→ Exercise goal
Return nothing but the lines from the line with "Hawlwyr cymhorth, WRECSAM: none -> 8260" through the last line of the entries that follow, copied exactly and free of pictures.
═══ Information provided ═══
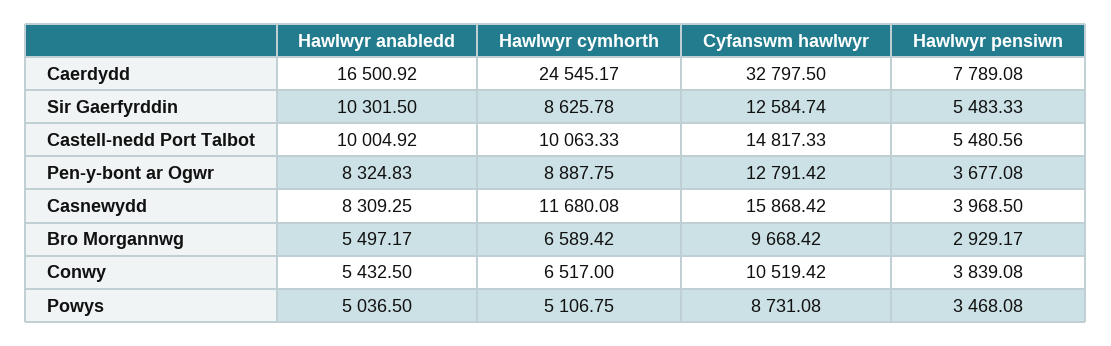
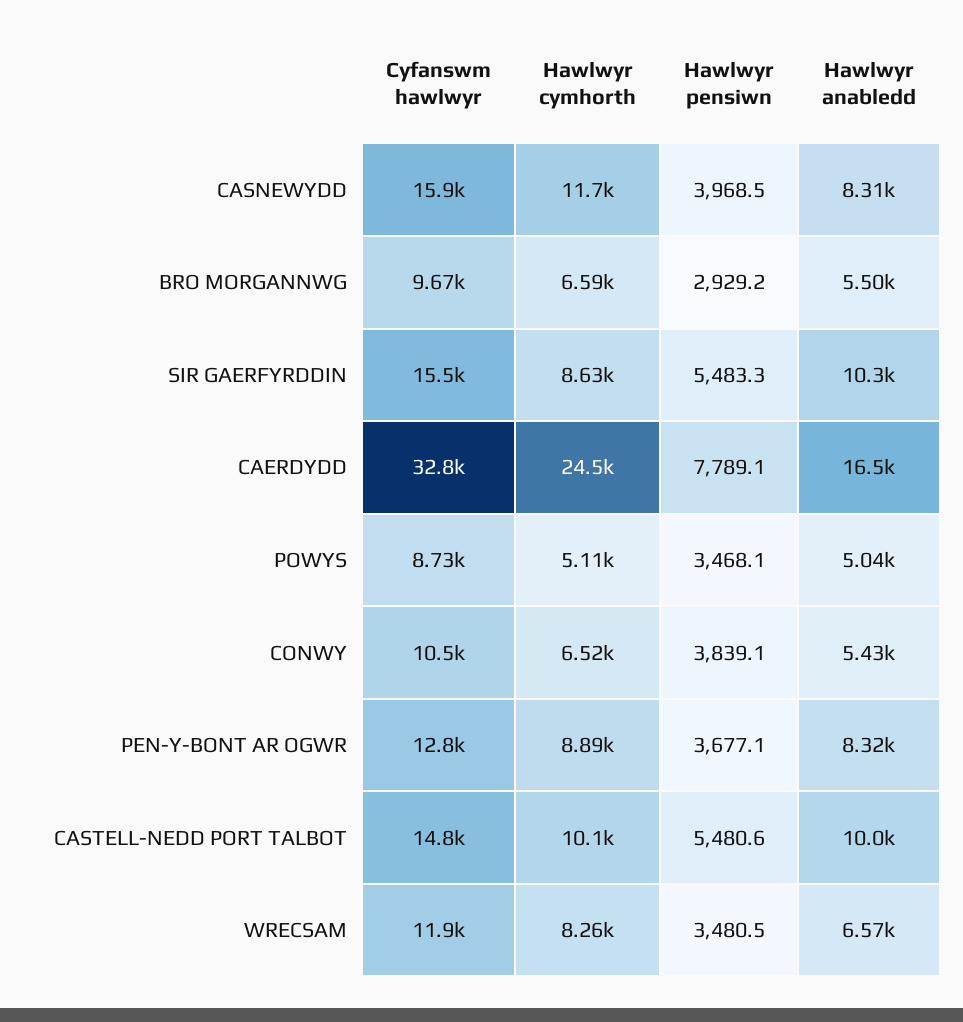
Cyfanswm hawlwyr, Sir Gaerfyrddin: 12584.74 -> 15500
Cyfanswm hawlwyr, WRECSAM: none -> 11900
Hawlwyr cymhorth, WRECSAM: none -> 8260
Hawlwyr pensiwn, WRECSAM: none -> 3480.5
Hawlwyr anabledd, WRECSAM: none -> 6570

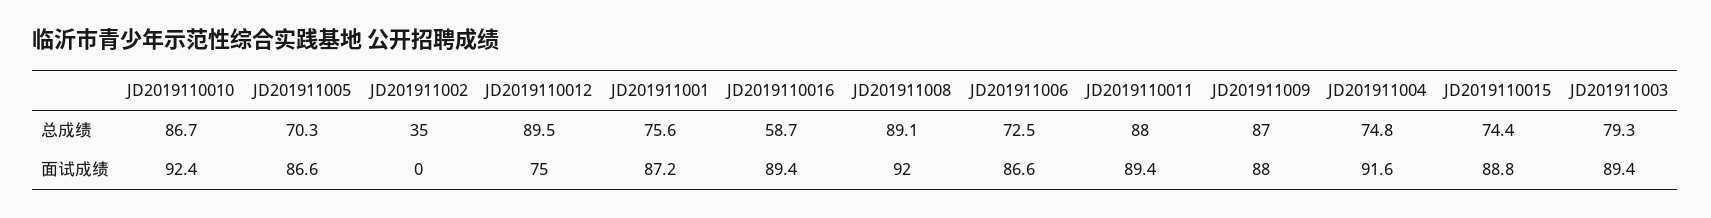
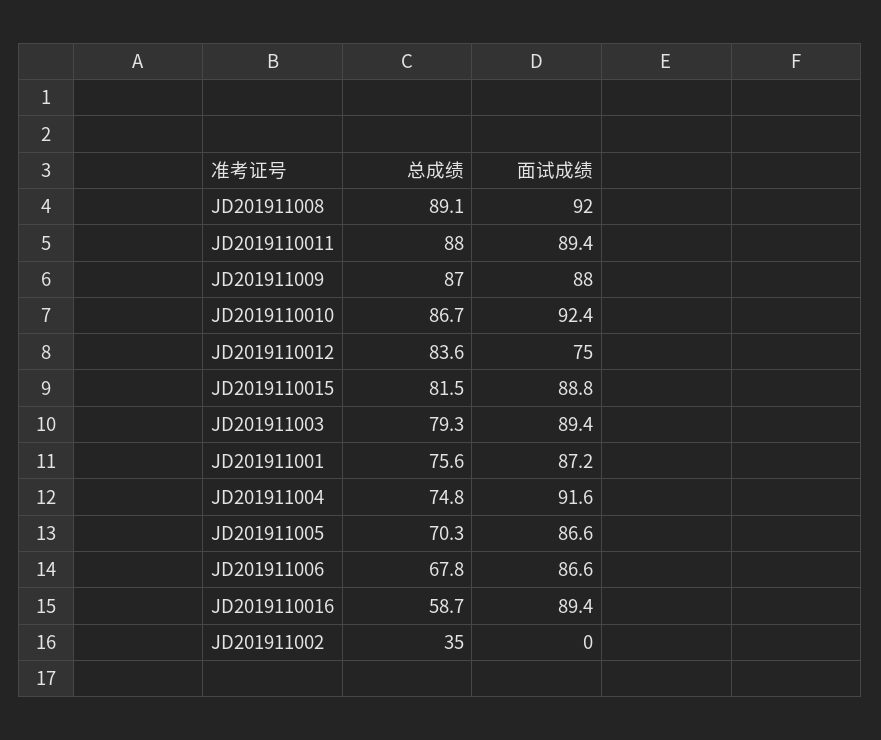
JD2019110012, 总成绩: 89.5 -> 83.6
JD201911006, 总成绩: 72.5 -> 67.8
JD2019110015, 总成绩: 74.4 -> 81.5

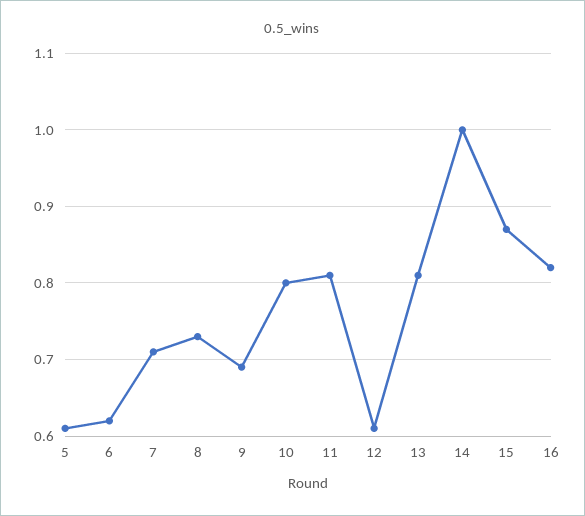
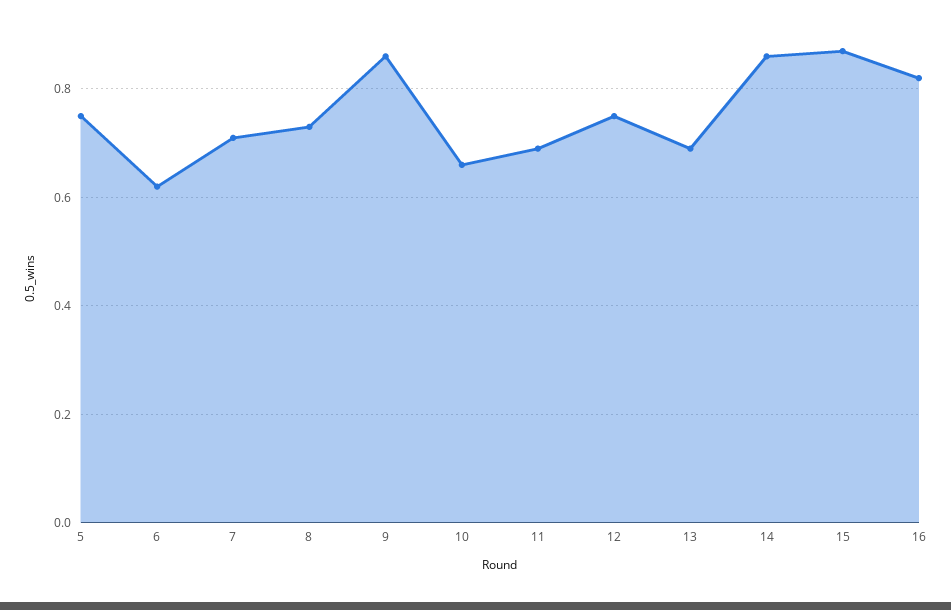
5: 0.61 -> 0.75
9: 0.69 -> 0.85
10: 0.8 -> 0.65
11: 0.81 -> 0.7
12: 0.61 -> 0.75
13: 0.81 -> 0.7
14: 1 -> 0.85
═══
→ Finished exercise
Hawlwyr cymhorth, WRECSAM: none -> 8260
Hawlwyr pensiwn, WRECSAM: none -> 3480.5
Hawlwyr anabledd, WRECSAM: none -> 6570

JD2019110012, 总成绩: 89.5 -> 83.6
JD201911006, 总成绩: 72.5 -> 67.8
JD2019110015, 总成绩: 74.4 -> 81.5

5: 0.61 -> 0.75
9: 0.69 -> 0.85
10: 0.8 -> 0.65
11: 0.81 -> 0.7
12: 0.61 -> 0.75
13: 0.81 -> 0.7
14: 1 -> 0.85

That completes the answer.